Die Arbeiterklasse ist die einzig konsequent revolutionäre Klasse. Sie ist in der Lage, den Übergang von der „Klasse an sich“ zur „Klasse für sich“, also zum revolutionären Subjekt, zu vollziehen, indem sie kämpft, sich organisiert und dabei eine revolutionäre Programmatik erarbeitet und weiterentwickelt. Dabei ist die Partei nur ein Faktor bei der „Subjektwerdung“ des Proletariats. Das revolutionäre Bewusstsein der Klasse kommt nicht nur „von außen“, wie Lenin suggeriert, sondern entsteht in der Wechselwirkung von Theorie, Diskussion und praktischer Erfahrung in den verschiedenen proletarischen Milieus und Strukturen. Die Partei sollte dabei eine zentrale, aber nicht herrschende Rolle im Kampf des Proletariats spielen. Wie der Staat wird auch die Partei im Zuge der Entwicklung zum Kommunismus „absterben“.

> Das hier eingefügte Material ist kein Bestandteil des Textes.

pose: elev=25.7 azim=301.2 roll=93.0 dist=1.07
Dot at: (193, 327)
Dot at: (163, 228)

Eine revolutionäre Partei ist für das Proletariat unverzichtbar. Nur die Partei ist in der Lage, ein konsistentes Programm zu entwickeln und einen Kaderkern darauf zu formieren, der in allen Bereichen der Gesellschaft und des Klassenkampfes agieren kann. Die Partei wird vom Auf und Ab des Klassenkampfes und der Dynamik der Geschichte beeinflusst, was auch damit verbunden ist, dass sie degenerieren kann. Diese Gefahr äußert sich immer auch in der Verselbstständigung des Apparats und der Bürokratisierung der Organisation. Ursachen solcher Fehlentwicklungen sind auch die Erosion der Verbindungen zur Arbeiterklasse und ihrer Strukturen (Gewerkschaften, Räte, Genossenschaften u.a.) oder deren Unterordnung unter die Partei sowie die mangelhafte Weiterentwicklung des Programms. Die Partei ist keinesfalls unfehlbar und vor Fehlentwicklungen geschützt. Ist die Degeneration unumkehrbar, müssen Revolutionäre den offenen Bruch vollziehen und eine neue Partei aufbauen, um die Führungskrise des Proletariats zu überwinden.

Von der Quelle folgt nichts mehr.